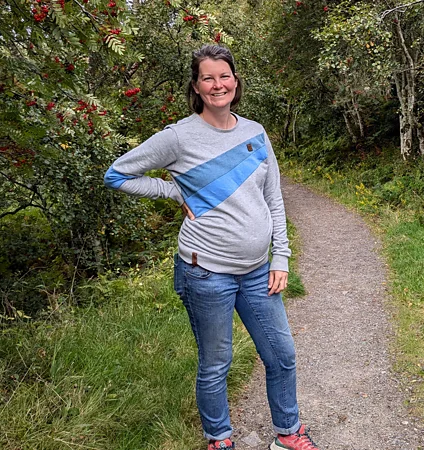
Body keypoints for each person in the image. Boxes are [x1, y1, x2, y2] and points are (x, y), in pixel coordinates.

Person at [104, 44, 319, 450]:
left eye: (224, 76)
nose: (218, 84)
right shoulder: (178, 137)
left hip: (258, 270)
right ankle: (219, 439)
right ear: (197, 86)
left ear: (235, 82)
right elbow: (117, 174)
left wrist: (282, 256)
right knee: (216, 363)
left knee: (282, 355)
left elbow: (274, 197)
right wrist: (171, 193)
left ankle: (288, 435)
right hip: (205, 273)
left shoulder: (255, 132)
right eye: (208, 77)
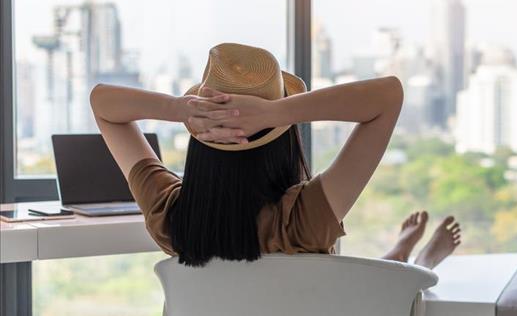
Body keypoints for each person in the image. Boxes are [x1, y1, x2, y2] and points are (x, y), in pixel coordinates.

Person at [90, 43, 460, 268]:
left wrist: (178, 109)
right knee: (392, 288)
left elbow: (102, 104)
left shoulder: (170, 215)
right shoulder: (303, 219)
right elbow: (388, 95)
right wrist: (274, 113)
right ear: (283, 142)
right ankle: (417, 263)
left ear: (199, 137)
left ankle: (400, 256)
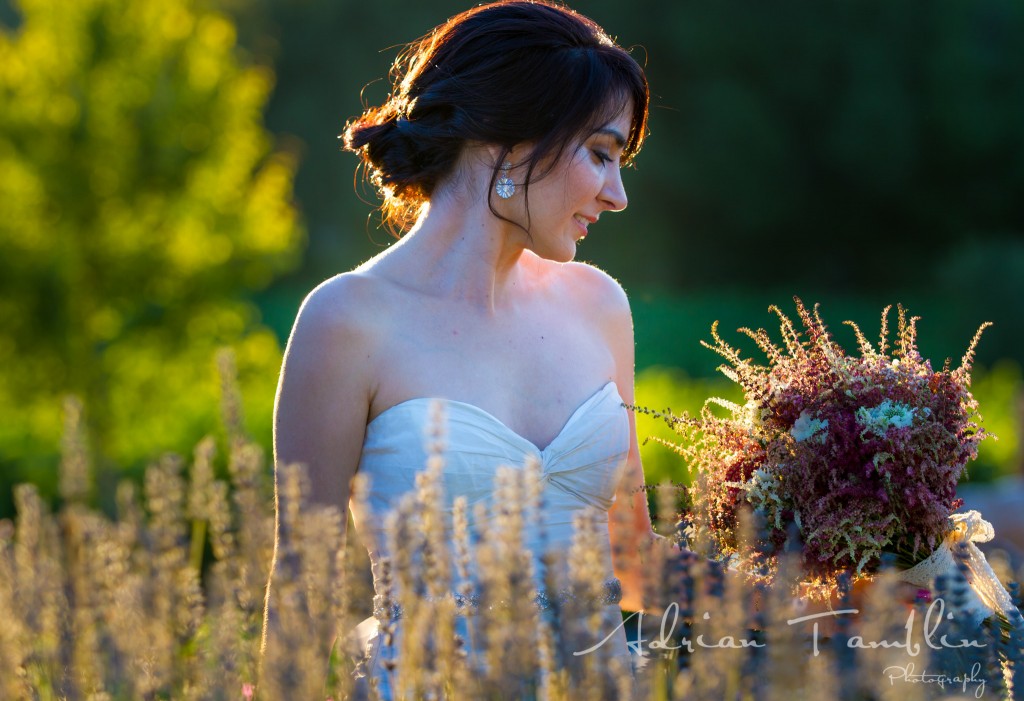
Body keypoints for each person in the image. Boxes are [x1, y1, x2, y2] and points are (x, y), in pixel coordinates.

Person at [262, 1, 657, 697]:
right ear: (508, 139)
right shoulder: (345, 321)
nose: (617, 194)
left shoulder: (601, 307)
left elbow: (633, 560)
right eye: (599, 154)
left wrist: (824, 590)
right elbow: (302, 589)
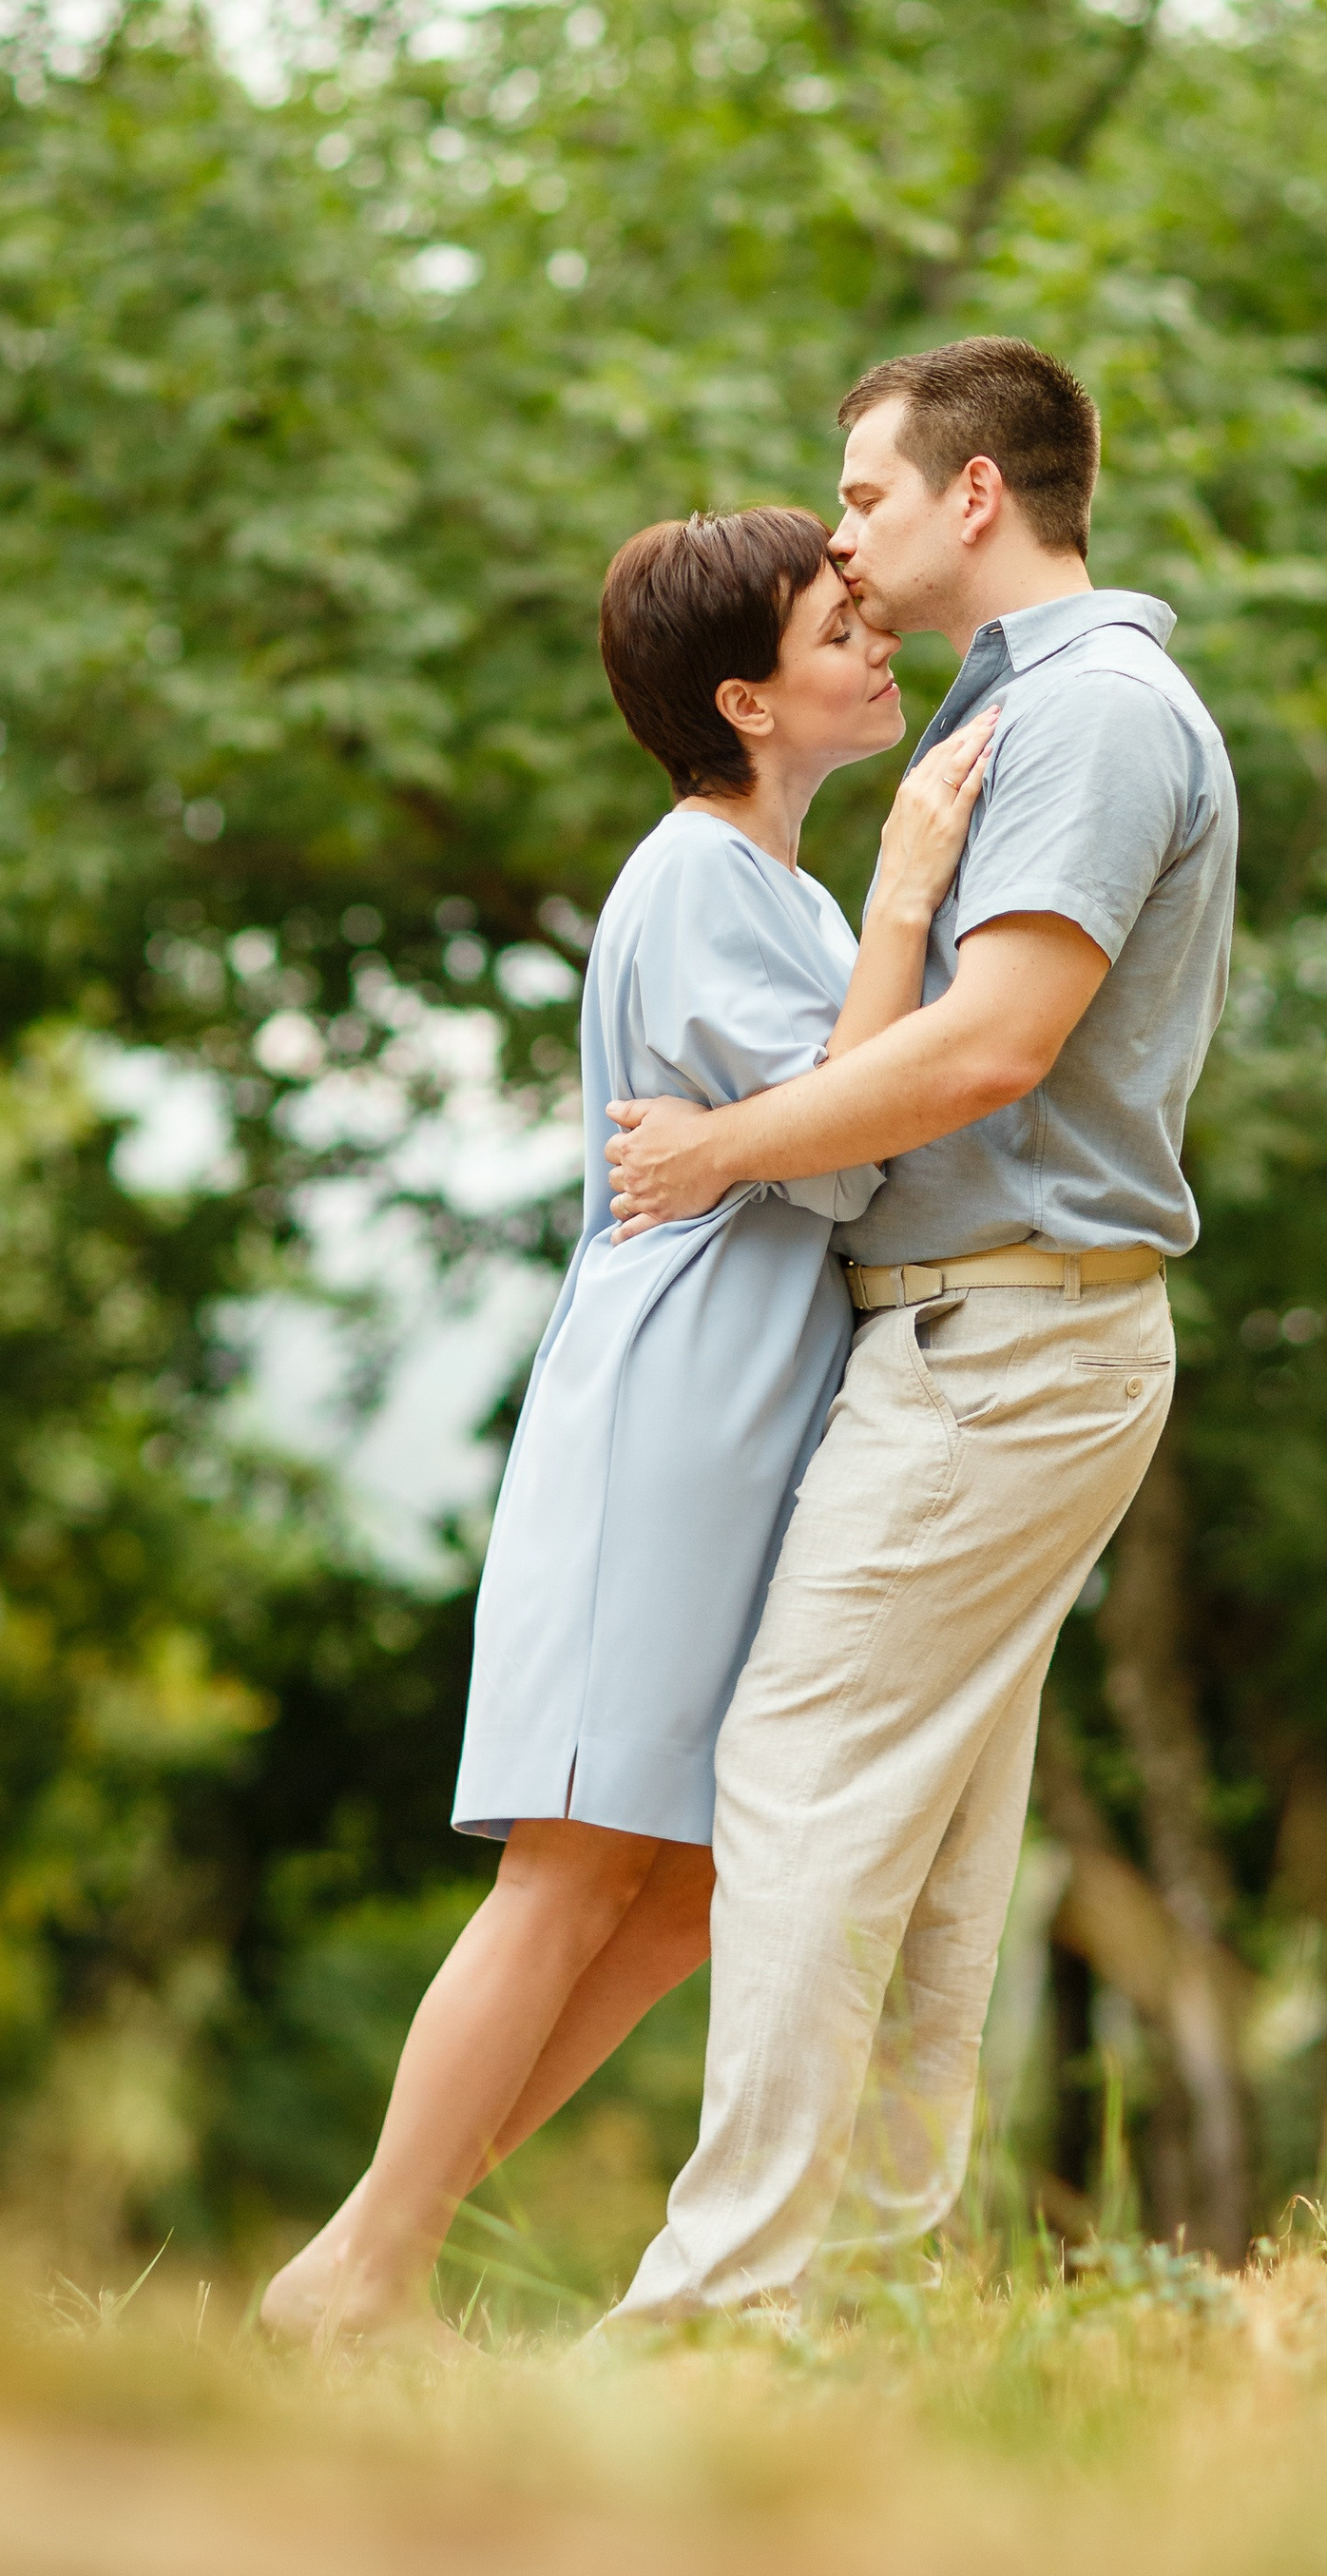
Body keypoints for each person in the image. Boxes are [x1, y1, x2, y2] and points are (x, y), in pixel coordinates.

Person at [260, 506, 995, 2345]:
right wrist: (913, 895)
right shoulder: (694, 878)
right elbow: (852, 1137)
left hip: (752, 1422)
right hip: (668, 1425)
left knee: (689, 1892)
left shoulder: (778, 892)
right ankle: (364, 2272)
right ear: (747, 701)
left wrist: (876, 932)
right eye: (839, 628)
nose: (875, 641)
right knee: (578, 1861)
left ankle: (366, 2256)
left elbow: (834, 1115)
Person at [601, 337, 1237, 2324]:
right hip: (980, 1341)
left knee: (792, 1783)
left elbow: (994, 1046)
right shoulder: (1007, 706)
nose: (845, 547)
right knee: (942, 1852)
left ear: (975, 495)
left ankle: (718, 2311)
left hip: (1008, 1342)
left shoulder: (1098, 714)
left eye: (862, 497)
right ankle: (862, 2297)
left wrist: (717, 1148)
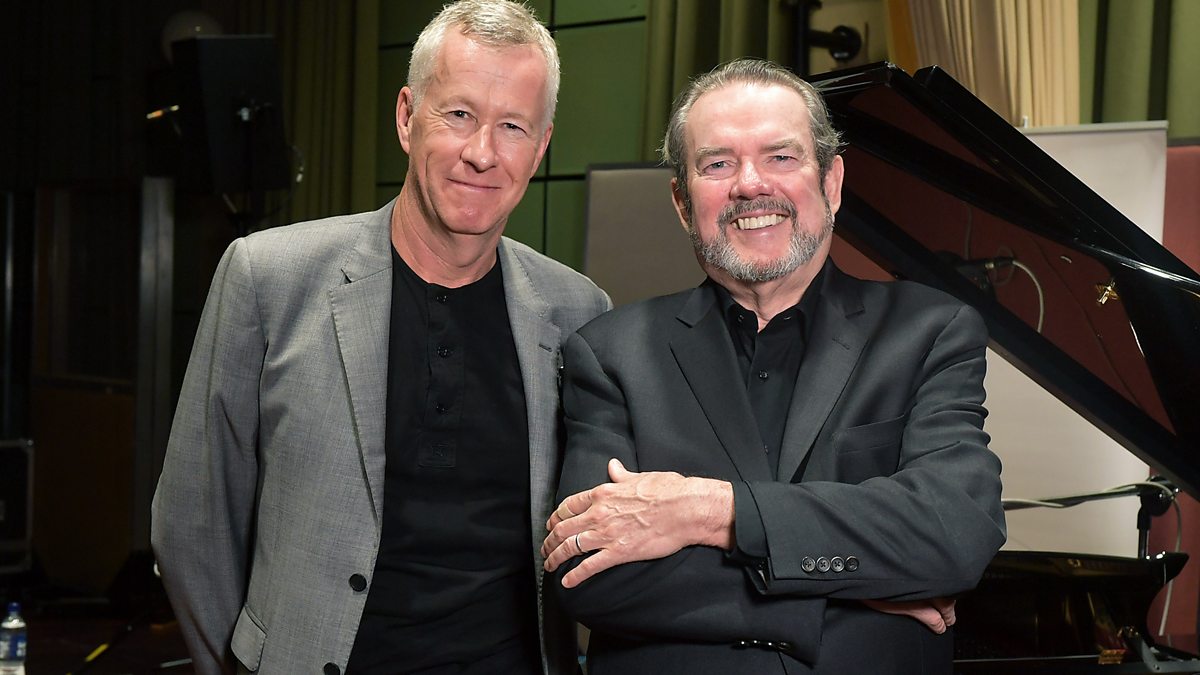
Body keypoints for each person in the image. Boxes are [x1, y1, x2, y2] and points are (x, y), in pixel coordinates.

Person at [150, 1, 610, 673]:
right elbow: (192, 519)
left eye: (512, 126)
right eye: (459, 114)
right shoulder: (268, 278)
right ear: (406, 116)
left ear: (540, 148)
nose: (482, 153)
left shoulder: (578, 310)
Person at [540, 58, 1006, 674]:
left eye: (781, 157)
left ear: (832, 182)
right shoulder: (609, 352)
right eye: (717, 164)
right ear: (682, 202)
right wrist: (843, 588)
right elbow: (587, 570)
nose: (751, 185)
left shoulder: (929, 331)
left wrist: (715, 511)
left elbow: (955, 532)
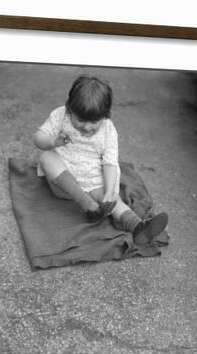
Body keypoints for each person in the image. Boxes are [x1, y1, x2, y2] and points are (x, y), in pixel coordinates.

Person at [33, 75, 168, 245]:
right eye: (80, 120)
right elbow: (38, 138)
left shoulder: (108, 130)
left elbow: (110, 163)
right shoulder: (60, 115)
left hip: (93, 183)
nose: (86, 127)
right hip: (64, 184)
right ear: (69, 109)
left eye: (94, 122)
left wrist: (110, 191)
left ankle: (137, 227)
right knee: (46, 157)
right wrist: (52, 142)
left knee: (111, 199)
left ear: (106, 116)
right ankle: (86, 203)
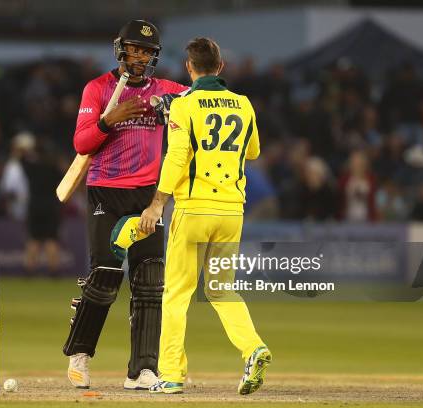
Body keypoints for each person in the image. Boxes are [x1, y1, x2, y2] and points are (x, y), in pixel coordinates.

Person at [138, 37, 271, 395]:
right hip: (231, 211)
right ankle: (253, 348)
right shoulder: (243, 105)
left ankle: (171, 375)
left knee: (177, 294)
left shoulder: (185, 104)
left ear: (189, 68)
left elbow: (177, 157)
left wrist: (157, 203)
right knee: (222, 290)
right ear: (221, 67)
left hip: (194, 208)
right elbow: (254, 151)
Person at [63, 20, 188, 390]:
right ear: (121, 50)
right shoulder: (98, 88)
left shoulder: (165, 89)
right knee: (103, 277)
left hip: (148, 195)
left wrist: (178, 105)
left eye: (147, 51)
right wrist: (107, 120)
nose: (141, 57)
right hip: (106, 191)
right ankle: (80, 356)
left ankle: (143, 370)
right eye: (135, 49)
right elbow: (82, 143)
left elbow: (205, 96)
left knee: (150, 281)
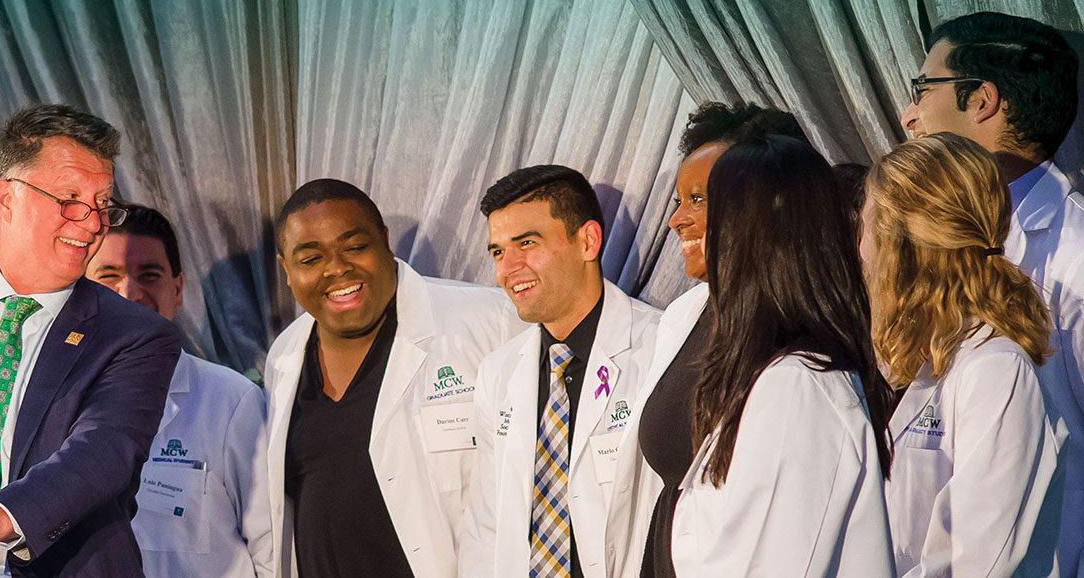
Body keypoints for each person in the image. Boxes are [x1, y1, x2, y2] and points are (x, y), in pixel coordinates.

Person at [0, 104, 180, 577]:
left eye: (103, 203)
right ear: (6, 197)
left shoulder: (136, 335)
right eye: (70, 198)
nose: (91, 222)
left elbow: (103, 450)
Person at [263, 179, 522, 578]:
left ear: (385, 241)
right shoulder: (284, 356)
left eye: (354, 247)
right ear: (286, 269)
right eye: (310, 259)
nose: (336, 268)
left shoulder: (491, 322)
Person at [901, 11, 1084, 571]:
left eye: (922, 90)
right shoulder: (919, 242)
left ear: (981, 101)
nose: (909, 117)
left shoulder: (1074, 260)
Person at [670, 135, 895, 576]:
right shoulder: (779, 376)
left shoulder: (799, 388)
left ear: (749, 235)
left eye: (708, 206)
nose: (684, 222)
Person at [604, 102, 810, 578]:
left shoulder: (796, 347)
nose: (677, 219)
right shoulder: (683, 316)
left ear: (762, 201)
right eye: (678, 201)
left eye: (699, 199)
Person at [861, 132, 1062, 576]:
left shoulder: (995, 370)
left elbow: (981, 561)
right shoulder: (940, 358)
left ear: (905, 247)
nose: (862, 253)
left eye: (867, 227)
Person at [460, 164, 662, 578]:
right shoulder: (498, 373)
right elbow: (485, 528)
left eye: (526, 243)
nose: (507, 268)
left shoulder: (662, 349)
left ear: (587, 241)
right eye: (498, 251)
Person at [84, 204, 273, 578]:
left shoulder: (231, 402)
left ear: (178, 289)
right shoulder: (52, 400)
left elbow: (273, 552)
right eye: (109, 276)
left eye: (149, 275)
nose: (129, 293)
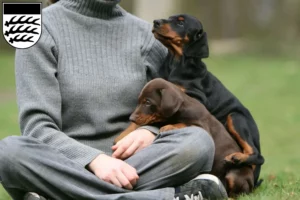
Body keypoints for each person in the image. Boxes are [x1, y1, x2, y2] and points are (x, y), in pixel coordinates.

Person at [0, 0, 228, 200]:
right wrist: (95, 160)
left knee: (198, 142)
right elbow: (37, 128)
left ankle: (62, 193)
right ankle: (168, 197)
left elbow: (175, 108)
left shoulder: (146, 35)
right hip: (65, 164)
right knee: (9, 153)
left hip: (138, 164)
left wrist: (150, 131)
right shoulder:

· · ·

§ Your objective:
Among the entries above, the line containing "left shoulder: (185, 104)", the line containing "right knee: (103, 277)", and all lines between them are to be restated word for word; nothing else belongs in the reply.

§ Written solution:
left shoulder: (185, 104)
left ear: (189, 68)
left elbow: (177, 157)
left wrist: (157, 203)
right knee: (222, 290)
right ear: (221, 67)
left hip: (194, 208)
right elbow: (254, 151)
Person at [63, 20, 188, 390]:
right ear: (121, 50)
right shoulder: (98, 88)
left shoulder: (165, 89)
right knee: (103, 277)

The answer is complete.